**Data for this exercise**:
____

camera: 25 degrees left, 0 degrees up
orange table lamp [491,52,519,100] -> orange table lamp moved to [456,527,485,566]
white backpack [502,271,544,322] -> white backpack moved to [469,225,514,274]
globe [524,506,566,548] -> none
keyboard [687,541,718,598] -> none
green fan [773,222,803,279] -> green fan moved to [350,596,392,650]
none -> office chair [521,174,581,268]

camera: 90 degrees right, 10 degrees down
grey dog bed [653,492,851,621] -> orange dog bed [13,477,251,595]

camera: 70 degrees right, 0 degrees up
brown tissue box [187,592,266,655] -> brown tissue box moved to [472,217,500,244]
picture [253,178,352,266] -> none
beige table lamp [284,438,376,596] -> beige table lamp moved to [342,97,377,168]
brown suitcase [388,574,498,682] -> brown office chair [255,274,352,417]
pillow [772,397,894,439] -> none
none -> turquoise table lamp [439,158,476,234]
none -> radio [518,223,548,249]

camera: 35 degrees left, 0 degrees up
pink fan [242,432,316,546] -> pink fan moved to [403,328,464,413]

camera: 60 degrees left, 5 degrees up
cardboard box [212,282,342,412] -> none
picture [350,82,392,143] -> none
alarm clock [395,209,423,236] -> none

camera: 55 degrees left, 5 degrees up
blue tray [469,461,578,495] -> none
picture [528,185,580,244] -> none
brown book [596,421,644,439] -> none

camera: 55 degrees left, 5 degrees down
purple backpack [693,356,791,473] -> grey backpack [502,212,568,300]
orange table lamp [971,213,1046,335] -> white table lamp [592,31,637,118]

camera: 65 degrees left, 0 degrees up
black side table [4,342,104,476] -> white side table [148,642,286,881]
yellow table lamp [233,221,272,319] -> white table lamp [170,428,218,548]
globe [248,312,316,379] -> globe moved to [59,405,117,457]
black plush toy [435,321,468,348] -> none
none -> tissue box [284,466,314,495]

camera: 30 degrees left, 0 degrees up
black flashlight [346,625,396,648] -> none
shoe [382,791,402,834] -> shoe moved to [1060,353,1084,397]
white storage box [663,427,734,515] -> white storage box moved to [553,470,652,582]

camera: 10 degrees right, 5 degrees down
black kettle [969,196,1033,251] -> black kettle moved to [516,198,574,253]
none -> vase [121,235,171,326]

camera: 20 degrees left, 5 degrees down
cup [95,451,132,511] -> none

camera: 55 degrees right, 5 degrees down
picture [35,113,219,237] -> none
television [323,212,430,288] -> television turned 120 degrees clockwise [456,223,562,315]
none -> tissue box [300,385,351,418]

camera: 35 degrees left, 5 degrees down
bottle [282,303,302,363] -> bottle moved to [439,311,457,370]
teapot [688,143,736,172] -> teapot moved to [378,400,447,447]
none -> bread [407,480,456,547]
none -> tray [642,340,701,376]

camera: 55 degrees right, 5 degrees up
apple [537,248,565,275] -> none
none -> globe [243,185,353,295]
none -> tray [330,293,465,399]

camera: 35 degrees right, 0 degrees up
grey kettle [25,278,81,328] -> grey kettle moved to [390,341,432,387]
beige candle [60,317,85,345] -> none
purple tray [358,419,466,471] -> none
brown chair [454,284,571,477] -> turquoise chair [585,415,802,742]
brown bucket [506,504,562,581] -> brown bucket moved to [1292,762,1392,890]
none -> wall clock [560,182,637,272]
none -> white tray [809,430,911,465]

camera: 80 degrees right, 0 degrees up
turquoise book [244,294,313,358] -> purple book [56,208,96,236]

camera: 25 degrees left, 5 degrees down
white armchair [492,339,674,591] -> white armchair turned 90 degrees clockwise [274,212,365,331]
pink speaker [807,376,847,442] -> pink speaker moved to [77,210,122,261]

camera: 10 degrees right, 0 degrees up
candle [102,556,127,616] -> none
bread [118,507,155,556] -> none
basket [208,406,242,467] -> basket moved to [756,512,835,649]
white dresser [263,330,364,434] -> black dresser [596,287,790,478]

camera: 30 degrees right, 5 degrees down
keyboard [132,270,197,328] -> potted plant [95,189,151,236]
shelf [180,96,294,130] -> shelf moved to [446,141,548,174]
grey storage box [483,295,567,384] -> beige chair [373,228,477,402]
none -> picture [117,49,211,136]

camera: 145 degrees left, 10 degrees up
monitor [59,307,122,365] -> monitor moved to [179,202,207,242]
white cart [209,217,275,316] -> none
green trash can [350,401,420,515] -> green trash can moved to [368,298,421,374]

____

**Directions for this task**:
Using the entries above, copy exactly the lines from the one containing "basket [208,406,242,467] ->" through the last, both included.

**Solution for this problem**:
basket [208,406,242,467] -> basket moved to [756,512,835,649]
white dresser [263,330,364,434] -> black dresser [596,287,790,478]

camera: 30 degrees right, 5 degrees down
keyboard [132,270,197,328] -> potted plant [95,189,151,236]
shelf [180,96,294,130] -> shelf moved to [446,141,548,174]
grey storage box [483,295,567,384] -> beige chair [373,228,477,402]
none -> picture [117,49,211,136]

camera: 145 degrees left, 10 degrees up
monitor [59,307,122,365] -> monitor moved to [179,202,207,242]
white cart [209,217,275,316] -> none
green trash can [350,401,420,515] -> green trash can moved to [368,298,421,374]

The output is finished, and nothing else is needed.